Datalog and Constraint Satisfaction with Infinite Templates

TL;DR

This paper explores the connection between Datalog and constraint satisfaction problems over infinite structures, especially omega-categorical templates, providing characterizations and complexity results.

Contribution

It extends the known finite-structure connections to infinite structures, offering new characterizations and complexity insights for CSPs with omega-categorical templates.

Findings

CSP(Gamma) solvable by Datalog for omega-categorical Gamma

Polynomial-time solvability for bounded treewidth instances

Characterization of Datalog width 1 and strict width k for CSPs

Abstract

On finite structures, there is a well-known connection between the expressive power of Datalog, finite variable logics, the existential pebble game, and bounded hypertree duality.

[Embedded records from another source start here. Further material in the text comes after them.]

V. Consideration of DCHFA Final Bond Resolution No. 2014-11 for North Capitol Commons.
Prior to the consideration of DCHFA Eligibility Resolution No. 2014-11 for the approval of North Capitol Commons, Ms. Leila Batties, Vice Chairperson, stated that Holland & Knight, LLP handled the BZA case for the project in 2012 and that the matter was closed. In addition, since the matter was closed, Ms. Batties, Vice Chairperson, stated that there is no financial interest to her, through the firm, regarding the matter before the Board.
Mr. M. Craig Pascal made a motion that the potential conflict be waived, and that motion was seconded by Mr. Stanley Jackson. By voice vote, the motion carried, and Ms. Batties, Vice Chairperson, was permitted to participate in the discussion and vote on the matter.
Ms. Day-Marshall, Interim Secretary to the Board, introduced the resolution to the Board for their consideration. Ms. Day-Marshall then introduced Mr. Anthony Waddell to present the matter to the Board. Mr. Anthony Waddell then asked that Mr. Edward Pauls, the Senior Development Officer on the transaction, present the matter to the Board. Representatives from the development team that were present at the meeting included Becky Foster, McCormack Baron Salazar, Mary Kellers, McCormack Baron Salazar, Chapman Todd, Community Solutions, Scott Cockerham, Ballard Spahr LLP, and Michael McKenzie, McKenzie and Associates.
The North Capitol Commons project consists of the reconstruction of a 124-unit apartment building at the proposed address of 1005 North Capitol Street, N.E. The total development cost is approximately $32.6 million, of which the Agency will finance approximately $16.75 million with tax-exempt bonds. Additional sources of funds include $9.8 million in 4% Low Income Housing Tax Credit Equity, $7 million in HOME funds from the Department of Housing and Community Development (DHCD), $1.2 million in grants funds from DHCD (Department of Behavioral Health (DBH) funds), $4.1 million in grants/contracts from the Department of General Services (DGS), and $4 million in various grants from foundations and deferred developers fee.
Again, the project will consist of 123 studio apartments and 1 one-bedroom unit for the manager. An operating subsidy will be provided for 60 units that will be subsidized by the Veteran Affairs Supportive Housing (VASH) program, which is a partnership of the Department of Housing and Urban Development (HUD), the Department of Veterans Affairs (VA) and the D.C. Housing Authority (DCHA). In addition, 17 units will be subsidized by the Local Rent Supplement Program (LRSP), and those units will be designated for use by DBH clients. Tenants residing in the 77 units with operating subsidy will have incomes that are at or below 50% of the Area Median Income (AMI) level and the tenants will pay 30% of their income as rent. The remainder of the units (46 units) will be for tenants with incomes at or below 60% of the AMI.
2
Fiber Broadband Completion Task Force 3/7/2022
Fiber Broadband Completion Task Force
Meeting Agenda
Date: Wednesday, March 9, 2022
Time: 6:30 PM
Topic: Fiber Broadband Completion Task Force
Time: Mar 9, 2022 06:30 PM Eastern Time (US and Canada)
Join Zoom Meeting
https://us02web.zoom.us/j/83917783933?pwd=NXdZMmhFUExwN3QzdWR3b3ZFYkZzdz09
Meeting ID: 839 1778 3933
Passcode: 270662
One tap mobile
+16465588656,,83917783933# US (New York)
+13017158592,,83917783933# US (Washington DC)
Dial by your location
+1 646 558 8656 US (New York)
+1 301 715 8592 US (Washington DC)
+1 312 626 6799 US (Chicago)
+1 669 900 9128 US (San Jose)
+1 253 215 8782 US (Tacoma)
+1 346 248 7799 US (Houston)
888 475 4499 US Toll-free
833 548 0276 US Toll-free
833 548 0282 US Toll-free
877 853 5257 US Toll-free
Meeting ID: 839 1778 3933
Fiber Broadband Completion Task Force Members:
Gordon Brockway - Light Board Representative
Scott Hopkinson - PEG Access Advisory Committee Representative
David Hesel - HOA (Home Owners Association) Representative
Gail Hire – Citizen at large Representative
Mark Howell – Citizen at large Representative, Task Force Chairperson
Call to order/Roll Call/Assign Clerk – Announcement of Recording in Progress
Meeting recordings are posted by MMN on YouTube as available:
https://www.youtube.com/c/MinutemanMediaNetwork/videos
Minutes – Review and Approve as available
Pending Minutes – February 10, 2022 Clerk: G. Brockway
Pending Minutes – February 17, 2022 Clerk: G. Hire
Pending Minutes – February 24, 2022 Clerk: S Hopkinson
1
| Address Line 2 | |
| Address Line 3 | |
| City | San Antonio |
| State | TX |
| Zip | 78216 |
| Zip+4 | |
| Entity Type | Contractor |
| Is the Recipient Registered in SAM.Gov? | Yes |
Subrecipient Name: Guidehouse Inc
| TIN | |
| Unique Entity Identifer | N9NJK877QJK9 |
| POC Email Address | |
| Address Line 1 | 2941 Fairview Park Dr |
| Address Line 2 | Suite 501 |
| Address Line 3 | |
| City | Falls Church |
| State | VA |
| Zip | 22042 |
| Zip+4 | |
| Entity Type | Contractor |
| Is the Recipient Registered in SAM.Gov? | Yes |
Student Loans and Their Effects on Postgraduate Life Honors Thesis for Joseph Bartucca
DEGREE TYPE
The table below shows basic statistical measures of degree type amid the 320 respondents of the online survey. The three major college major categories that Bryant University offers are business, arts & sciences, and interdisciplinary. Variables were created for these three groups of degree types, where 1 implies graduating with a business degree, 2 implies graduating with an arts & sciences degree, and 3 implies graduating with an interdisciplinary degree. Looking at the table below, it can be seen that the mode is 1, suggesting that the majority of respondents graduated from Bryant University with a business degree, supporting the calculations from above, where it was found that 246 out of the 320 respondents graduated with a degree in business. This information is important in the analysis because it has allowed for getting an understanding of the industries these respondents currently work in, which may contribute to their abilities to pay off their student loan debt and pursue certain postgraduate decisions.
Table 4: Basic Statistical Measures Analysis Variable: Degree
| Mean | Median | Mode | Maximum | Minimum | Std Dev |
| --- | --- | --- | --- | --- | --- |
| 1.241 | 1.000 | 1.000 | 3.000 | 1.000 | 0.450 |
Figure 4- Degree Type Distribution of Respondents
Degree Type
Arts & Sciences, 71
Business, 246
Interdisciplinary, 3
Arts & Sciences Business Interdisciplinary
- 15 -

We study this connection for infinite structures. This has applications for constraint satisfaction with infinite templates. If the template Gamma is omega-categorical, we present various equivalent characterizations of those Gamma such that the constraint satisfaction problem (CSP) for Gamma can be solved by a Datalog program. We also show that CSP(Gamma) can be solved in polynomial time for arbitrary omega-categorical structures Gamma if the input is restricted to instances of bounded treewidth. Finally, we characterize those omega-categorical templates whose CSP has Datalog width 1, and those whose CSP has strict Datalog width k.